【新島襄と八重の墓は静かな山の中】
今年の6月、京都の「哲学の道」を歩いた。
琵琶湖疏水に沿った散歩道で、
この道の上流側の出発点が若王子神社である。
鳥居の前で《新島襄、八重の墓》という案内板を見つけた。
同志社大学の基礎を築いた人とその妻である。
いつか行きたいと思っていた。
今回(平成29年8月16日)哲学の道を歩いたので、訪ねてみた。
【《にゃくおうじ》ってどこ?】
《にゃくおうじ神社へ行ってくれます》と言った。
運転手の《うん?》という感じが伝わってきた。
一緒に乗った友人が
《わかおうじ神社です》というと、やっとタクシーが動き出した。
大阪生まれだが、母方が京都の《半京都人》が機転をきかした。
目的地について、念のために案内看板を確認すると
若王子神社《NYAKUOUJI・・》と記載されていた。
やはり《にゃくおうじ》で間違ってはいなかったのではあるが。
《Nyakuouji-jinja》と書かれている
【「女性の一人歩きは危険」な坂を上って行った】
墓への案内の看板には、墓まで徒歩20分とある。
細い坂道を上っていくようだ。
新島襄や八重にはあまり興味はないが、有名人の墓なので、きっと見晴らしがいいだろうと思った。

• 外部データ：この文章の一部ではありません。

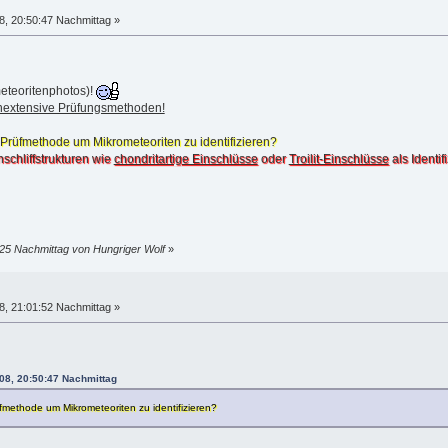
, 20:50:47 Nachmittag »
meteoritenphotos)!
enextensive Prüfungsmethoden!
 Prüfmethode um Mikrometeoriten zu identifizieren?
schliffstrukturen wie
chondritartige Einschlüsse
oder
Troilit-Einschlüsse
als Identif
25 Nachmittag von Hungriger Wolf
»
, 21:01:52 Nachmittag »
08, 20:50:47 Nachmittag
fmethode um Mikrometeoriten zu identifizieren?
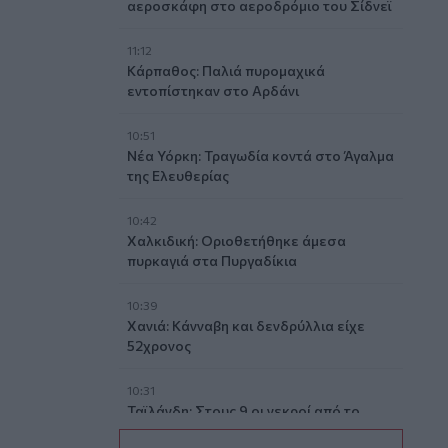
αεροσκάφη στο αεροδρόμιο του Σίδνεϊ
11:12
Κάρπαθος: Παλιά πυρομαχικά
εντοπίστηκαν στο Αρδάνι
10:51
Νέα Υόρκη: Τραγωδία κοντά στο Άγαλμα
της Ελευθερίας
10:42
Χαλκιδική: Οριοθετήθηκε άμεσα
πυρκαγιά στα Πυργαδίκια
10:39
Χανιά: Κάνναβη και δενδρύλλια είχε
52χρονος
10:31
Ταϊλάνδη: Στους 9 οι νεκροί από το
μακελειό σε σχολείο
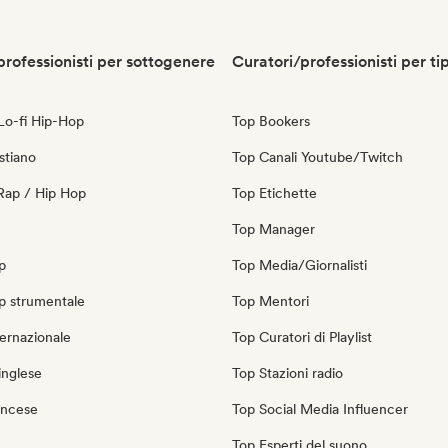
professionisti per sottogenere
Curatori/professionisti per ti
 Lo-fi Hip-Hop
Top Bookers
stiano
Top Canali Youtube/Twitch
Rap / Hip Hop
Top Etichette
Top Manager
p
Top Media/Giornalisti
p strumentale
Top Mentori
ernazionale
Top Curatori di Playlist
inglese
Top Stazioni radio
ancese
Top Social Media Influencer
Top Esperti del suono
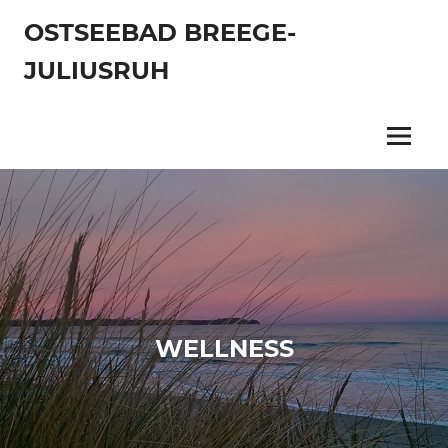
Zum
OSTSEEBAD BREEGE-
Inhalt
springen
JULIUSRUH
Menu
WELLNESS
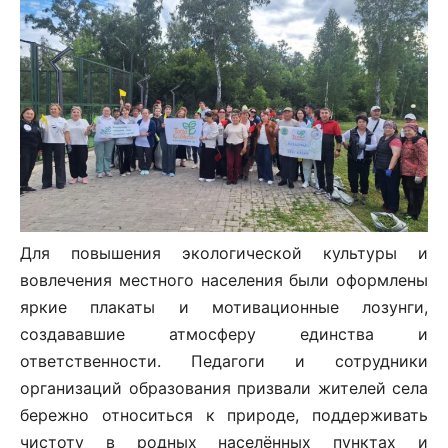
Для повышения экологической культуры и
вовлечения местного населения были оформлены
яркие плакаты и мотивационные лозунги,
создававшие атмосферу единства и
ответственности. Педагоги и сотрудники
организаций образования призвали жителей села
бережно относиться к природе, поддерживать
чистоту в родных населённых пунктах и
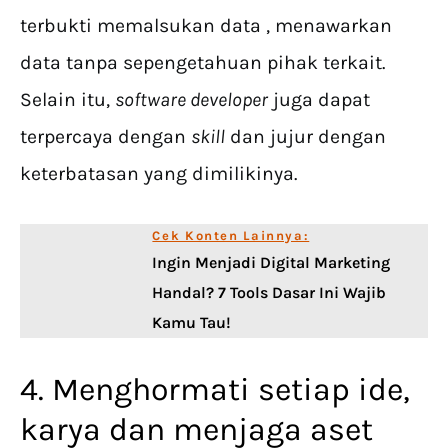
terbukti memalsukan data , menawarkan
data tanpa sepengetahuan pihak terkait.
Selain itu,
software developer
juga dapat
terpercaya dengan
skill
dan jujur dengan
keterbatasan yang dimilikinya.
Cek Konten Lainnya:
Ingin Menjadi Digital Marketing
Handal? 7 Tools Dasar Ini Wajib
Kamu Tau!
4. Menghormati setiap ide,
karya dan menjaga aset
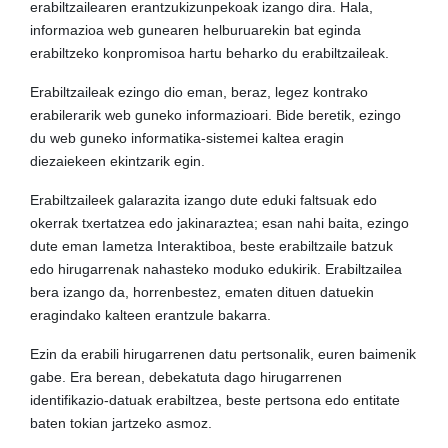
erabiltzailearen erantzukizunpekoak izango dira. Hala,
informazioa web gunearen helburuarekin bat eginda
erabiltzeko konpromisoa hartu beharko du erabiltzaileak.
Erabiltzaileak ezingo dio eman, beraz, legez kontrako
erabilerarik web guneko informazioari. Bide beretik, ezingo
du web guneko informatika-sistemei kaltea eragin
diezaiekeen ekintzarik egin.
Erabiltzaileek galarazita izango dute eduki faltsuak edo
okerrak txertatzea edo jakinaraztea; esan nahi baita, ezingo
dute eman Iametza Interaktiboa, beste erabiltzaile batzuk
edo hirugarrenak nahasteko moduko edukirik. Erabiltzailea
bera izango da, horrenbestez, ematen dituen datuekin
eragindako kalteen erantzule bakarra.
Ezin da erabili hirugarrenen datu pertsonalik, euren baimenik
gabe. Era berean, debekatuta dago hirugarrenen
identifikazio-datuak erabiltzea, beste pertsona edo entitate
baten tokian jartzeko asmoz.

同志社大学(今出川)など、京都が一望できるに違いない。
坂の入り口には、《女性の一人歩きは危険です》という看板があった。
確かに道はせまく、薄暗かった。
途中、見晴らしの良い場所など全く1ケ所もなかった。
墓への道はこんな感じ
【新島襄・八重の墓は静寂】
2人で坂を上っていき、ちょっとしんどくなったなぁというタイミングで
左手に墓地が見え始め、その墓から更に3分ほど上ったところの左に目指していた墓があった。
新島襄(右)と八重(左)の墓
墓の周囲は木々に囲まれており、京都市内が一望どころではなく、
陽も十分に射すようには思えない薄暗い墓地であった。
なぜこのような場所を選んだのだろうか。
襄の墓の横に八重の墓もあった。
襄の墓から少し離れ、大きさもかなり小さい。
数年前のNHKの大河ドラマ「八重の桜」の主人公だった。
しかし、八重の説明文や看板などは一切、なかった。
【墓の字は勝海舟が書いたもの】
墓の前に説明看板があった。
碑銘は勝海舟の揮毫
墓に刻まれた字は勝海舟のものだという。
以前、勝海舟の《海舟語録》という本を読んだとき、
勝が《新島襄の同志社が潰れそうだ》としゃべっている箇所があった。
《海舟語録》表紙
勝と新島?どんな関係があるのだと不思議に思った。
新島襄をネット検索したところ、彼が《幕府の軍艦操練所》出身だと記載されているのを発見した(外部リンク:Wikipedia「新島襄」)。
勝は操練所のトップであり、その襄はその生徒だった。
勝が、かつての生徒であり、海軍軍艦の操船とは全く別の世界のキリスト教教育に乗り出した襄のことをも案じていたということだろうか。
【この道、この墓は新島襄にふさわしいのかも】
襄のことはほとんど知らない。
しかし、明治の初めにキリスト教教育を目指すという道を選ぶのは苦難の道であったろう。
襄は40代で死んだ。
そのときも、同志社の将来が明るかったわけではなかったろう。
そう考えると、この坂道、この墓、いずれも苦難に満ちたパイオニアであった彼の人生を反映したものだともいえるのかもしれない。
そして彼は今、妻と共に静かに眠っている。